L'excision et la circoncision contre l'autosexualité
De toute évidence, il semble que la circoncision comme l'excision ont été inventées par l'homme pour lutter contre l'autosexualité – communément appelée masturbation - qui aurait été jugée à certaines époques comme nuisible ou contraire à la morale. Dans cette vision des choses, les hommes s'en sont pris aux femmes pour s'assurer leur fidélité et aux jeunes gens afin de les empêcher de gaspiller dans la solitude leur semence devant être réservée à la production d'une grande progéniture. Car outre le gland dont la sensibilité ou l'hypersensibilité procure un grand plaisir en se frottant à la paroi vaginale, le pétrissage ou la trituration du prépuce est un geste très agréable qu'ignorent les circoncis. On connaît aujourd’hui la peur de l’Angleterre victorienne pour la dégénérescence mentale. A la fin du XIXe siècle, elle a promu la circoncision pour prévenir la masturbation qu’elle redoutait pour la santé physique et surtout mentale.

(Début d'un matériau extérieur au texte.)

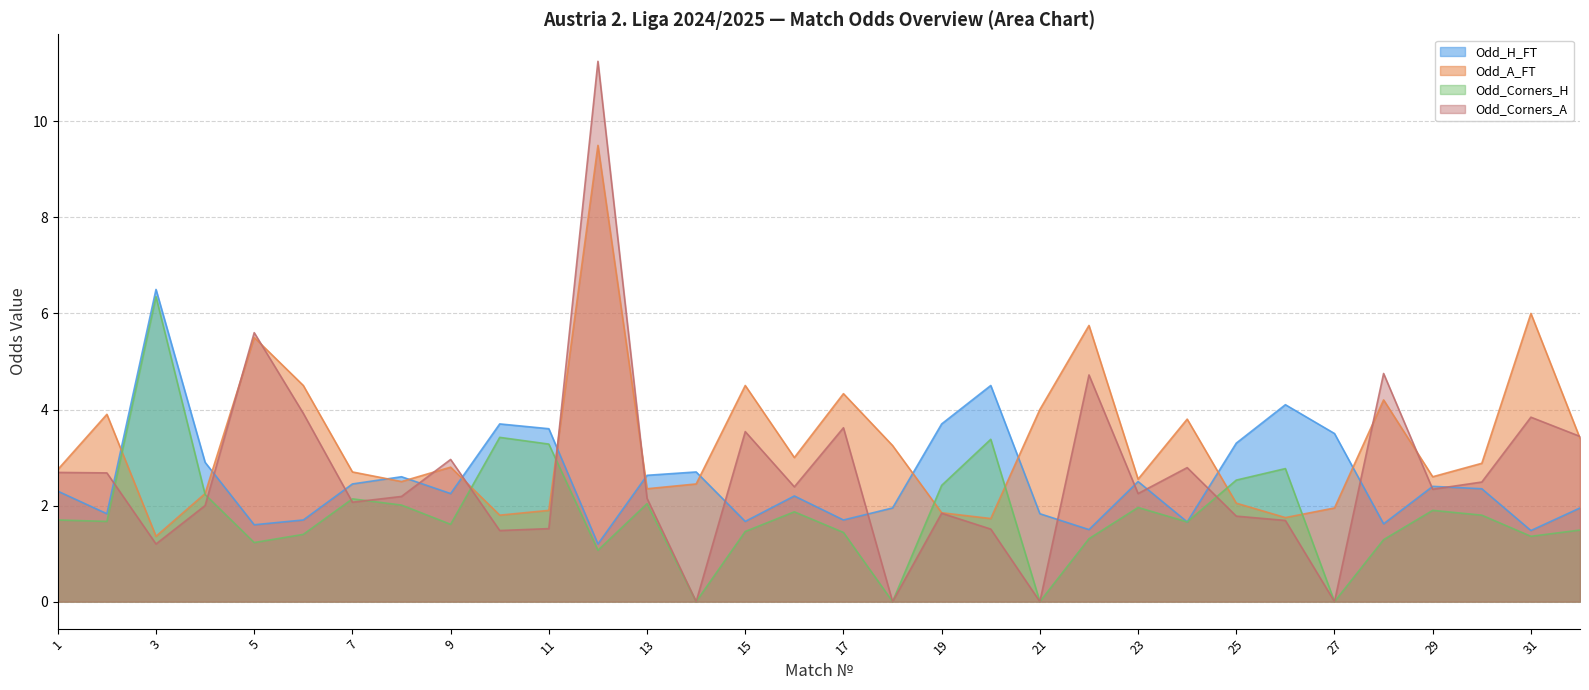

What is the sum of all Odd_Corners_A values?

84.7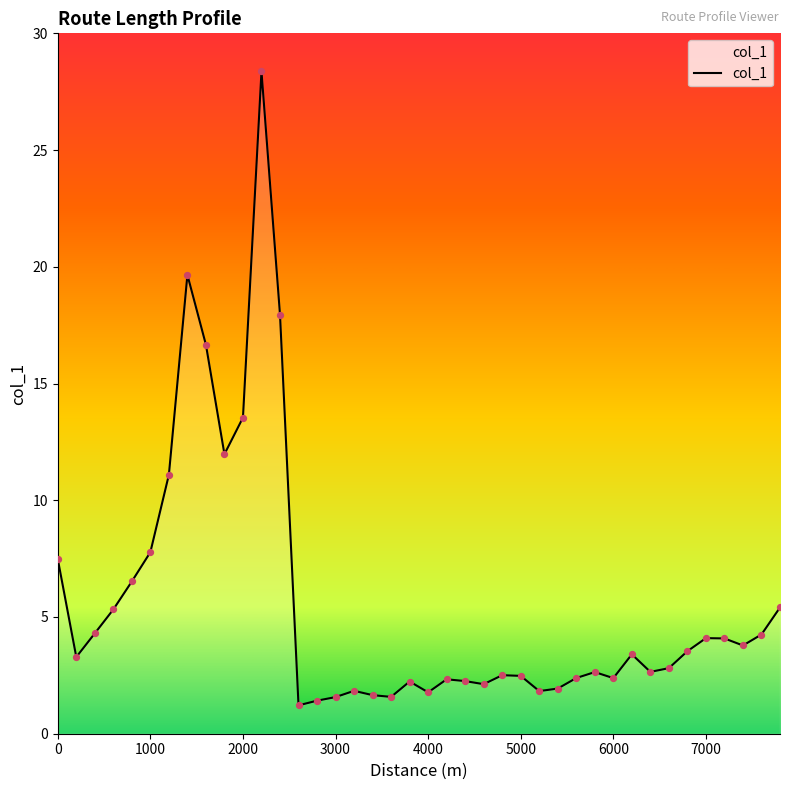

What is the maximum value shown in the chart?

28.4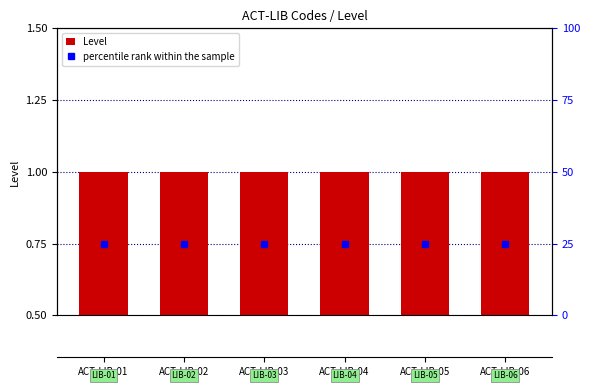

Reading right to left, list all the values displayed in this chart.

Level: 1	1	1	1	1	1
percentile rank within the sample: 25	25	25	25	25	25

La description même du prépuce et du gland du non circoncis suffit pour faire comprendre aux partisans de la circoncision le bénéfice dont jouissent ceux qui demeurent dans l'état naturel des choses. Une leçon d'anatomie simple montre que la vision de ceux qui affirment que le prépuce n'est pas un organe mais « un repli de peau inutile et antihygiénique » ne peut tenir ; et cela pour deux raisons :
« Tout d'abord, le prépuce est une lèvre avec une fonction similaire à celle des autres lèvres du corps (paupières, lèvres de la bouche, de la vulve, narines, anus) : celle de frontière entre l'intérieur et l'extérieur. La grande caractéristique des lèvres est d'avoir une double face : peau d'un côté, muqueuse de l'autre. L'extérieur protège l'intérieur du frottement et de la dessiccation (dessèchement). Elles sont aussi particulièrement fournies en terminaisons nerveuses de toucher fin. Ensuite, comme le clitoris, le prépuce a une innervation érogène particulièrement dense, renforcée par l'innervation de toucher fin. Aussi, l'enroulement et le déroulement de ce store à double face permettent, outre un nettoyage facile, une stimulation particulièrement agréable à la fois de lui-même et du gland. Puisqu'il peut être supprimé sans empêcher la reproduction, le prépuce, comme le clitoris, n'est pas un organe génital. C'est néanmoins l'organe spécifique de l'autosexualité masculine » (2) ; en d’autres termes, un organe du plaisir.
(1) Préface de Textes sacrés d’Afrique noire choisis et présentés par Germaine DIETERLEN, Gallimard 2011.
(2) extrait d'un article de "Psychologie.com".